The Washington Post has a good piece today looking at Rep. Peter King's prior relationships with his Muslim constituents prior to 9/11 in the lead up to King's Muslim HUAC hearings. While King previously had a good relationship with Muslim leaders in his district, their reaction to 9/11 and their willingness to blame an Israeli conspiracy for the attacks led to a falling out that seems to have colored King's views of Muslims ever since.
This paragraph popped out at me:
But for some of King's Muslim constituents, his most hurtful words came in the form of his 2004 novel, "Vale of Tears." The story revolves around a fictional congressman who stumbles across a plan by terrorists -- who are associated with a Long Island mosque and work with al-Qaeda and remnants of the Irish Republican Army -- that could kill hundreds.
King dedicated the novel to "those who were murdered on September 11" and explained his purpose in the preface: "It describes how vulnerable we can become if we lower our guard -- for even the slightest moment -- and if we fail to recognize that our terrorist foes comprise a worldwide network with operatives active within our borders."
King was once the Irish Republican Army's biggest congressional supporter, calling it "the legitimate voice of occupied Ireland." King was a prominent fundraiser for "Noraid" an analogue to the kind of Islamic charities that secretly funnel money to terrorists. Georgetown Law professor David Cole told Mother Jones that King's activities in support of the IRA would "without a doubt" constitute a violation of the material support for terrorism statute today.
King's love affair with the IRA ended shortly after 9/11 as well, because King said his former allies had adopted a "knee-jerk anti-Americanism" in response to American military interventions in Iraq and Afghanistan.

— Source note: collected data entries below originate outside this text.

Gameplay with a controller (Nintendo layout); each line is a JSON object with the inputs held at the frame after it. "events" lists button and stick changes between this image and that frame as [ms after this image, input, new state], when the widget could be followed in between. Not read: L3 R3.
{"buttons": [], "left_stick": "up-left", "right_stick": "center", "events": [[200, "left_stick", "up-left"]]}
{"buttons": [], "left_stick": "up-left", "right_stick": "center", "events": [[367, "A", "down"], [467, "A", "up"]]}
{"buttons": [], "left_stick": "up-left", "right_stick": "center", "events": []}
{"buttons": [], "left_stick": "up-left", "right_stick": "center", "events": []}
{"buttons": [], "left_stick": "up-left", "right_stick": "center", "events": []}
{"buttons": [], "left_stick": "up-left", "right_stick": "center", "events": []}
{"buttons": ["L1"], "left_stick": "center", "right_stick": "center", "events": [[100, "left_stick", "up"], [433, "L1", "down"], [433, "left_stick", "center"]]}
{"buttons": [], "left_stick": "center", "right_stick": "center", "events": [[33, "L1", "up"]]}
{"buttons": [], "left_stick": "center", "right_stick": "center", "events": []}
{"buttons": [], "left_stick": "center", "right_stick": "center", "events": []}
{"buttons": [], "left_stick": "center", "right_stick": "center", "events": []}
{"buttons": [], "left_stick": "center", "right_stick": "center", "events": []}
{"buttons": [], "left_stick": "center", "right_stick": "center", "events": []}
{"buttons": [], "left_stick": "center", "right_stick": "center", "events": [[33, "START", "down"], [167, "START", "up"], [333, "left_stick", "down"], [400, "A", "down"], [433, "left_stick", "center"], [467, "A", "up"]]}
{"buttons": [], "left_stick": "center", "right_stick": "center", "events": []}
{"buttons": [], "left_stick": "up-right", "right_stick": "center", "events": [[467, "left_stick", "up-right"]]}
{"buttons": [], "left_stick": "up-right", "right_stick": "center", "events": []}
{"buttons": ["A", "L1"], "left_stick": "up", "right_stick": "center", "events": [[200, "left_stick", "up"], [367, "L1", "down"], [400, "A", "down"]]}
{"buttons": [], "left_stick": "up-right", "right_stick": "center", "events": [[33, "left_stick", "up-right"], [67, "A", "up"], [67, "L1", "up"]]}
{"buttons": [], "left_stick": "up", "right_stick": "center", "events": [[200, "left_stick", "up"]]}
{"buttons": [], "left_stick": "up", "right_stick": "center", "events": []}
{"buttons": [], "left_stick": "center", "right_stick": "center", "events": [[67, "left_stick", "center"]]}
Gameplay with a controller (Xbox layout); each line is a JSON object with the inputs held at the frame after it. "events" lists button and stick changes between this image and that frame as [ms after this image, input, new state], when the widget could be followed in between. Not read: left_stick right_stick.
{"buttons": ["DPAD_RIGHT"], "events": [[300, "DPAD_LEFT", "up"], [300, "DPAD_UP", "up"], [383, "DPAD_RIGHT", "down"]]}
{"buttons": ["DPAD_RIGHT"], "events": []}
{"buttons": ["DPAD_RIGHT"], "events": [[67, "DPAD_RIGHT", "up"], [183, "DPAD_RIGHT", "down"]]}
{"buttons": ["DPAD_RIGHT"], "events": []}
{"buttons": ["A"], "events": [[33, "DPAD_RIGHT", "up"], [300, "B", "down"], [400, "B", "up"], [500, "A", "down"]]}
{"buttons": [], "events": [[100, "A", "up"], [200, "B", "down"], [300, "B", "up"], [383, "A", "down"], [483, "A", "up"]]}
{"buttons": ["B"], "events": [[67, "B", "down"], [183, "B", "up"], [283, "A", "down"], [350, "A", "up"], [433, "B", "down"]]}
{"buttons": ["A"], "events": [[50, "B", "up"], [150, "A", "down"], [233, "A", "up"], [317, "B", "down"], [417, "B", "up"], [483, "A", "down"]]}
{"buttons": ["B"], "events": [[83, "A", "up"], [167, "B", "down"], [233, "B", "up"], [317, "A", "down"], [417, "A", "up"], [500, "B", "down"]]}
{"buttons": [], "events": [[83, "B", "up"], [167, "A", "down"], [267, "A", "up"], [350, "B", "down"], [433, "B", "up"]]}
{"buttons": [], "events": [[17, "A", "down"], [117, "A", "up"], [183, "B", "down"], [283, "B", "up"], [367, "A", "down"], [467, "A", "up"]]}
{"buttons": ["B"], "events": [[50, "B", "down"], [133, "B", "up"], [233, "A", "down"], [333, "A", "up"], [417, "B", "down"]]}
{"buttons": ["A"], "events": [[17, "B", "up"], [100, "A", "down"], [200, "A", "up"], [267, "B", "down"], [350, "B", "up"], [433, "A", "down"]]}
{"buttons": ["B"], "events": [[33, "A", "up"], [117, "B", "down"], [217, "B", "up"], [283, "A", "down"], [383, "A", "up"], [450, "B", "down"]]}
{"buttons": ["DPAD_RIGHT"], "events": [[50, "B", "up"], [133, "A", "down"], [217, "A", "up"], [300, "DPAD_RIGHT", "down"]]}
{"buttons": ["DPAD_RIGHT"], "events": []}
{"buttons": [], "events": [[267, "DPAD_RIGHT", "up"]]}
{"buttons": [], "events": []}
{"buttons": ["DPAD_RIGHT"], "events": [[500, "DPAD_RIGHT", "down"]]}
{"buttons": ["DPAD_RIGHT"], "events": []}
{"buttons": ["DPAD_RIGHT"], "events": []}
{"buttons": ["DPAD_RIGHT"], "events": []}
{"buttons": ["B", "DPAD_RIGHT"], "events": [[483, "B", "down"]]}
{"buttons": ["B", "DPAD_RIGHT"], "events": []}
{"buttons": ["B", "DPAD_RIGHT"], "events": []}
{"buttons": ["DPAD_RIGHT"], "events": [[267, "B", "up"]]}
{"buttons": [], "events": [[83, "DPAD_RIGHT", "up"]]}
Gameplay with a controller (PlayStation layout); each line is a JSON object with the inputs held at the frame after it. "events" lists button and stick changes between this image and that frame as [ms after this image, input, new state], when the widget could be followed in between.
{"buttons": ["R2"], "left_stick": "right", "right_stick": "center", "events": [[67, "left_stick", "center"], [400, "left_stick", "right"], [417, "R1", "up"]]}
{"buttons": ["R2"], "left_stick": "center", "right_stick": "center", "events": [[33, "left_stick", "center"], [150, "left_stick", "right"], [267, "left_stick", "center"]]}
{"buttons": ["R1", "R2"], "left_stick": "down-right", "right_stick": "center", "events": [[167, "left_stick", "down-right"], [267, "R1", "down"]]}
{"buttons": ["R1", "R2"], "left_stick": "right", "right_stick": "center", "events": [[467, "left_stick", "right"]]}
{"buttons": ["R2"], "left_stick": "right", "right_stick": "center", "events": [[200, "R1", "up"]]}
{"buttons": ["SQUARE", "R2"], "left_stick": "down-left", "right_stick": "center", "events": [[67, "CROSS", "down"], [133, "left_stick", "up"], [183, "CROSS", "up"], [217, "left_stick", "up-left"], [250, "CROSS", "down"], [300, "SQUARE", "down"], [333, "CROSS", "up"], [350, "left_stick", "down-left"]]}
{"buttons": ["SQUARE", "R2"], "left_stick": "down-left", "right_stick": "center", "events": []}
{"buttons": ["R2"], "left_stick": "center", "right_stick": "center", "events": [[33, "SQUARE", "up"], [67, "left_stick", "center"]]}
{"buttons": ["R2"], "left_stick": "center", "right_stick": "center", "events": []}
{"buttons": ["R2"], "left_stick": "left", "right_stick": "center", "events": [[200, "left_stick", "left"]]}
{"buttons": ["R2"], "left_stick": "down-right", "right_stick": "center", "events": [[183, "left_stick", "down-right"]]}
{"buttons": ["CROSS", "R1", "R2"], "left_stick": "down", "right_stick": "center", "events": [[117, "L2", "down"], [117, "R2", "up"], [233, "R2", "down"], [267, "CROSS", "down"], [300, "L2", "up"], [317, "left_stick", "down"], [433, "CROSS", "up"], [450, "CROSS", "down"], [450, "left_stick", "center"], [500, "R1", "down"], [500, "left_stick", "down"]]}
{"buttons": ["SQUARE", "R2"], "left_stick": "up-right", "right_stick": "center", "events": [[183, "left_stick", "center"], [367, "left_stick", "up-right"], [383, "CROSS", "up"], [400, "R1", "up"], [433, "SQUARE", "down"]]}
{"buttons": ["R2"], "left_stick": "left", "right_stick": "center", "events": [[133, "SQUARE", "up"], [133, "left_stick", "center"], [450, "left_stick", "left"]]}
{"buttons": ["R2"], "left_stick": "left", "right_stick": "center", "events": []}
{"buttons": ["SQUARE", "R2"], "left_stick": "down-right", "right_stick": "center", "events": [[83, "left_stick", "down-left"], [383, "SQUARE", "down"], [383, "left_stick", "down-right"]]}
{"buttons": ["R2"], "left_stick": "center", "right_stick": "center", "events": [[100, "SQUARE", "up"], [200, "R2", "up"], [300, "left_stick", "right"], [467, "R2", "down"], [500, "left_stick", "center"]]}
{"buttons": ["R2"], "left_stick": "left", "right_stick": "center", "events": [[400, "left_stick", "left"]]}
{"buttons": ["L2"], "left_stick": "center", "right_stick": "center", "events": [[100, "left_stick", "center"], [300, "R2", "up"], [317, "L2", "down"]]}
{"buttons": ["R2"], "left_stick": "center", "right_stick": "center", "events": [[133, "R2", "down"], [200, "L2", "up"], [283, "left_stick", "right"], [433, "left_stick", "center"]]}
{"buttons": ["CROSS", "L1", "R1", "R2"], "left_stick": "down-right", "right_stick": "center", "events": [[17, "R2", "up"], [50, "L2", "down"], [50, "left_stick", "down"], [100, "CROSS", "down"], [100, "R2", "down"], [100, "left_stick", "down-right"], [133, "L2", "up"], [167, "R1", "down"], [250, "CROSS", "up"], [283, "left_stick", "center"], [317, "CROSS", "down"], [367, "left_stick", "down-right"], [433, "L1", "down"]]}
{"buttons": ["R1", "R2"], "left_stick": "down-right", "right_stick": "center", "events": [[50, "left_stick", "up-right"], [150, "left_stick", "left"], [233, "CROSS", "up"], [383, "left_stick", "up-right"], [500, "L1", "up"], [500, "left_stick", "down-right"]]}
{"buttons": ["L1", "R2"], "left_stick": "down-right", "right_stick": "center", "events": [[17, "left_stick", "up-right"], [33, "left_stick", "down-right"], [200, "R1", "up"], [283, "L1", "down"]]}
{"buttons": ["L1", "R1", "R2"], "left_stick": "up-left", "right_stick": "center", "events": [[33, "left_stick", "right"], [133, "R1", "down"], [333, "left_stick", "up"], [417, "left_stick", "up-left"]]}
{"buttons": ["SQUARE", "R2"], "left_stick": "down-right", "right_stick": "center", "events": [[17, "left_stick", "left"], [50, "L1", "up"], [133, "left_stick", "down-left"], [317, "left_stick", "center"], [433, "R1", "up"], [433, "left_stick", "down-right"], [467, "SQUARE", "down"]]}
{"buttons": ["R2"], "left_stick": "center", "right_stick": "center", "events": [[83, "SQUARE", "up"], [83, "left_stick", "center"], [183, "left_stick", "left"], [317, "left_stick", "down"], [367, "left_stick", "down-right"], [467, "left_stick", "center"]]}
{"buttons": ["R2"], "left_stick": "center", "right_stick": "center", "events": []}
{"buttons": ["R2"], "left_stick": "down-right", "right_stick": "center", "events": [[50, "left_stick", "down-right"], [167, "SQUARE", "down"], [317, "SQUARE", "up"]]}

But it's still extraordinary that someone as actively supportive of the use of political violence in the past as King would be running these hearings.
His decision to take some kind of bizarre emotional revenge by slapping his former allies together in a novel with an implausible plot in which violent Islamic extremists somehow lose their distaste for "infidels" and the IRA suddenly decide they'd like to start targeting the United States is also really strange, but I find myself wishing King had stopped there.